┌────────
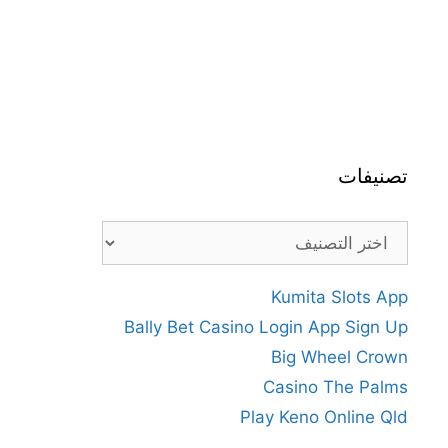
تصنيفات
تصنيفات
Kumita Slots App
Bally Bet Casino Login App Sign Up
Big Wheel Crown
Casino The Palms
Play Keno Online Qld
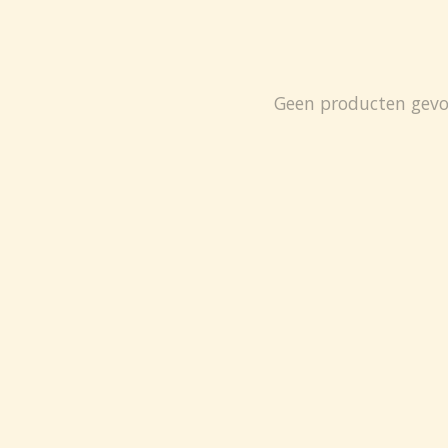
Geen producten gev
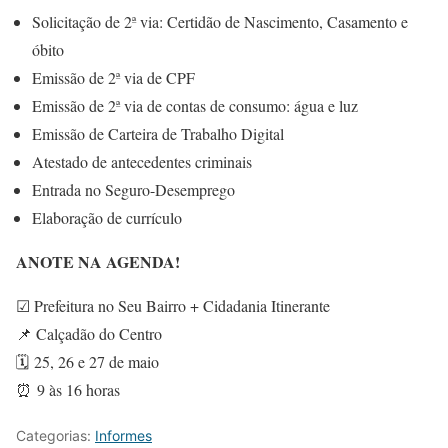
Solicitação de 2ª via: Certidão de Nascimento, Casamento e
óbito
Emissão de 2ª via de CPF
Emissão de 2ª via de contas de consumo: água e luz
Emissão de Carteira de Trabalho Digital
Atestado de antecedentes criminais
Entrada no Seguro-Desemprego
Elaboração de currículo
ANOTE NA AGENDA!
☑ Prefeitura no Seu Bairro + Cidadania Itinerante
📌 Calçadão do Centro
🗓 25, 26 e 27 de maio
⏰ 9 às 16 horas
Categorias:
Informes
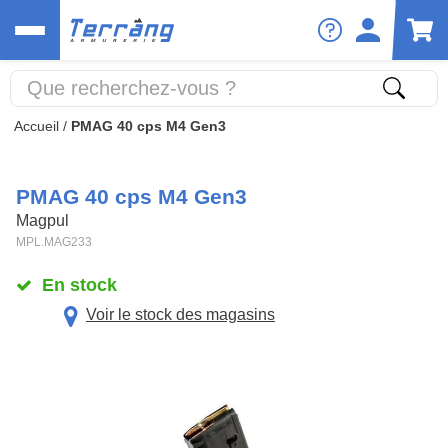
Accueil
/
PMAG 40 cps M4 Gen3
PMAG 40 cps M4 Gen3
Magpul
MPL.MAG233
En stock
Voir le stock des magasins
└────────
What is needed is the number of lines in the data that hold the word "Casino", with nothing added.

**Written response:** 2